PROVIDED TEXT.
################

“Don’t Postpone Joy”

As summer wraps up, I have been having a difficult time landing on a topic to present to you.  I have so many themes running around my head, design ideas, sumptuous photos, and beautiful food to show you… and like the season, all ripe for the picking.  Yet, my mind keeps landing on something different…

While on vacation I saw a bumper sticker that stuck with me.  This bumper sticker reads, “Don’t Postpone Joy.”  I can’t get it out of my head.  There have been a few tragic losses in my immediate community – families that have lost their fathers in strange and surprising ways.  Immediate ways.    I keep coming back to the fact that life can be taken from us swiftly, permanently, and without apology.  Maybe it is the nursing hormones still in my system post-baby, but all I want to do is wrap my family in a forcefield to protect this life that we are leading, right now, in this minute.  I feel scared and thankful all at the same time and then I think… “Don’t Postpone Joy.”

################

INPUT DATA.
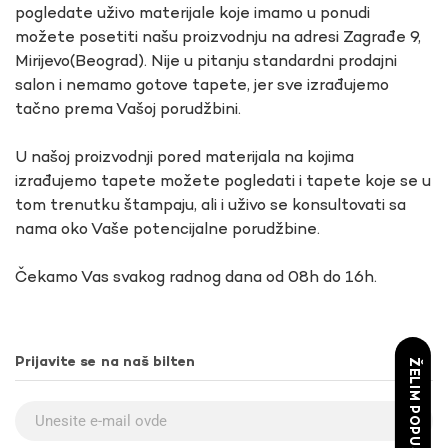
pogledate uživo materijale koje imamo u ponudi
možete posetiti našu proizvodnju na adresi Zagrađe 9,
Mirijevo(Beograd). Nije u pitanju standardni prodajni
salon i nemamo gotove tapete, jer sve izrađujemo
tačno prema Vašoj porudžbini.
U našoj proizvodnji pored materijala na kojima
izrađujemo tapete možete pogledati i tapete koje se u
tom trenutku štampaju, ali i uživo se konsultovati sa
nama oko Vaše potencijalne porudžbine.
Čekamo Vas svakog radnog dana od 08h do 16h.
Prijavite se na naš bilten
ŽELIM POPUST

################

YOUR TASKS.
1. Translate this sentence from the "Don't Postpone Joy" text into Spanish: "While on vacation I saw a bumper sticker that stuck with me."
2. Give the lines of the listing as a Markdown table with the columns Row and Line, numbering each line and skipping any blank ones. Leave the picture out.

RESPONSE LIST.
1. Durante las vacaciones vi una calcomanía de parachoques que se me quedó grabada.

2.
| Row | Line |
|---|---|
| 1 | pogledate uživo materijale koje imamo u ponudi |
| 2 | možete posetiti našu proizvodnju na adresi Zagrađe 9, |
| 3 | Mirijevo(Beograd). Nije u pitanju standardni prodajni |
| 4 | salon i nemamo gotove tapete, jer sve izrađujemo |
| 5 | tačno prema Vašoj porudžbini. |
| 6 | U našoj proizvodnji pored materijala na kojima |
| 7 | izrađujemo tapete možete pogledati i tapete koje se u |
| 8 | tom trenutku štampaju, ali i uživo se konsultovati sa |
| 9 | nama oko Vaše potencijalne porudžbine. |
| 10 | Čekamo Vas svakog radnog dana od 08h do 16h. |
| 11 | Prijavite se na naš bilten |
| 12 | ŽELIM POPUST |